Law schools can be (and are) pickier about their precise law school requirements than they have ever been in recent memory.
At the same time, the economy for lawyers is horrible. Law firms are exhibiting higher degrees of snobbery in the hiring process than they have exhibited in recent recollection.
When I graduated, during the late 1990s Internet boom, which was a good day, the median starting salary for members of my class in computer engineering was $50,000.00. The median lawyer in Texas was, at the time, earning $45,000.00, and this average of lawyer salaries was taken across all ages and levels of seasoning. So, there was some real risk that I was about to spend 3 years of my life and a small fortune for a graduate education that was less valuable than the undergraduate degree that I already had. Fully a third of the licensed attorneys in Texas do something other than practice law. There just isn’t enough legal work to go around.

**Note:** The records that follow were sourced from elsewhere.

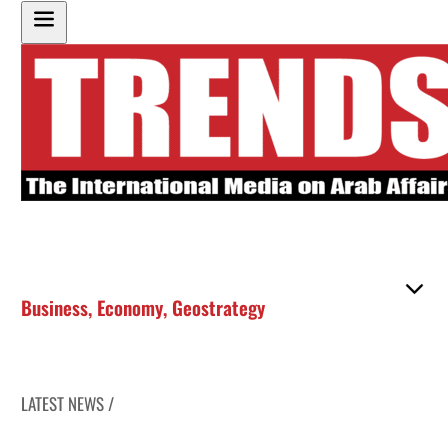
Business
,
Economy
,
Geostrategy
LATEST NEWS /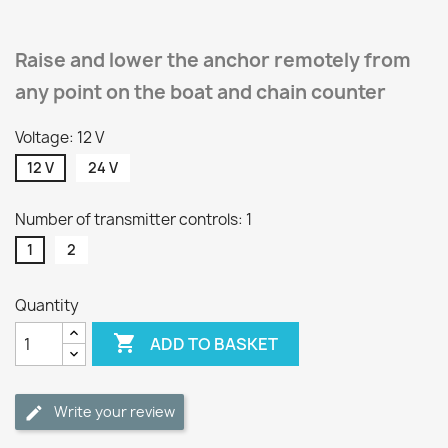
Raise and lower the anchor remotely from
any point on the boat and chain counter
Voltage: 12 V
12 V
24 V
Number of transmitter controls: 1
1
2
Quantity

ADD TO BASKET
Write your review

For every kid making $165,000.00 a year straight out of school, there are 10 fresh lawyers making $40,000.00 per year. Now, if you have an history degree, you may here $40,000 per year and think, “Wow, that’s a huge step up!” But wait, that $40,000 per year is after you sink $100k in credit and lose the opportunity to make a respectable wage during the years that you are in law school. Going $100k into debt for a $40k/year job is not a good decision. You don’t need a accounting degree to see that this one is upside-down.
The law is two career ladders. If you’re lucky, and you get respectable grades at a respected school, you can come out making $150k/year.
The difference between being lucky and turning your life into a living Hell is going to a good law school. The difference between getting into a good law school and having to accept a crappy law school is your ranking relative to the law school admission requirements. They are:
* Your LSAT score
* Your Undergraduate GPA
* Your Race
* Your Admissions Essays
* Your Letters of Recommendation
* Your Resume (this means everything else)
* Your string pulls
Now, there are some of these factors that you can, in fact, control. And there are some that you can’t control. Your goal needs to be to act on the factors that you can adjust in a way that changes the outcome.